## 読む文章
.....
ドラフト戦線異状あり…大学生投手がドラフト1位独占の可能性も…元ヤクルト編成部長がランキングした8人とは?

 プロ野球のドラフト会議(26日)が迫ってきた。来季のペナントレースの行方だけではなく数年後のチームの趨勢を占う重要なイベントだ。今ドラフトでは即戦力の大学生投手が豊富なのが特徴。元ヤクルト編成部長で故・野村克也氏の右腕としても知られる松井優典氏に独自情報と視点で有力候補をランキングしてもらった。

 ナンバーワン評価は青学大の常廣

 

 2日後に迫ったドラフトは例年とは違う“異常事態”となっている。
 ヤクルトで編成部長を務め、阪神ではスカウトも経験、ノムさんの参謀としても長年ユニホームを着た松井氏は、こう全体の見解を語る。
.....
## 渡された情報
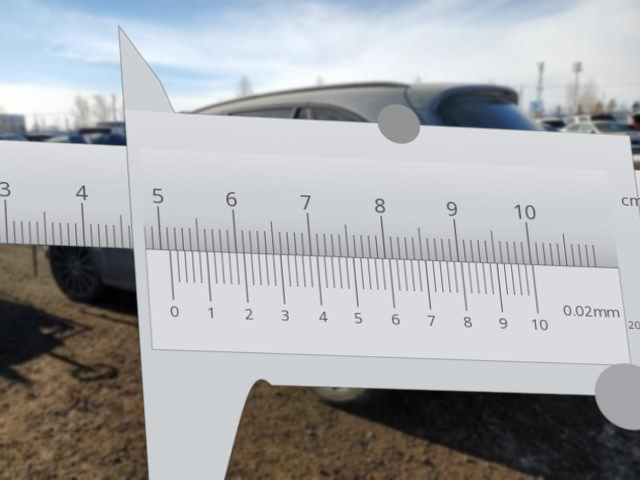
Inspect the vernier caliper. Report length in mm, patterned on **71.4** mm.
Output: **51.2** mm
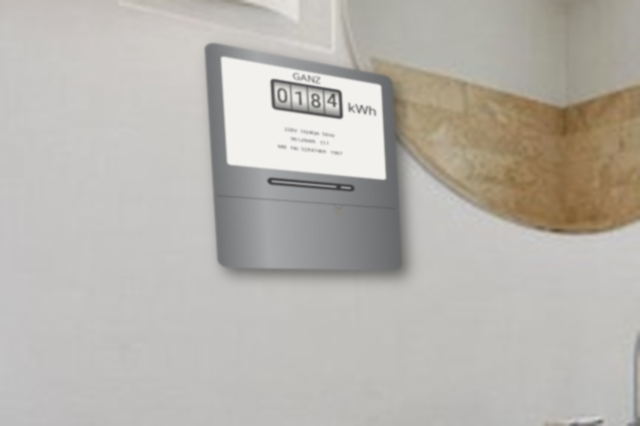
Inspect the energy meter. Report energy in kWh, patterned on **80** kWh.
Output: **184** kWh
.....
## やること
ドラフト会議の記事を、最初から最後まで一字も変えずに書き写してください。

## この問題の答え
ドラフト戦線異状あり…大学生投手がドラフト1位独占の可能性も…元ヤクルト編成部長がランキングした8人とは?

 プロ野球のドラフト会議(26日)が迫ってきた。来季のペナントレースの行方だけではなく数年後のチームの趨勢を占う重要なイベントだ。今ドラフトでは即戦力の大学生投手が豊富なのが特徴。元ヤクルト編成部長で故・野村克也氏の右腕としても知られる松井優典氏に独自情報と視点で有力候補をランキングしてもらった。

 ナンバーワン評価は青学大の常廣

 

 2日後に迫ったドラフトは例年とは違う“異常事態”となっている。
 ヤクルトで編成部長を務め、阪神ではスカウトも経験、ノムさんの参謀としても長年ユニホームを着た松井氏は、こう全体の見解を語る。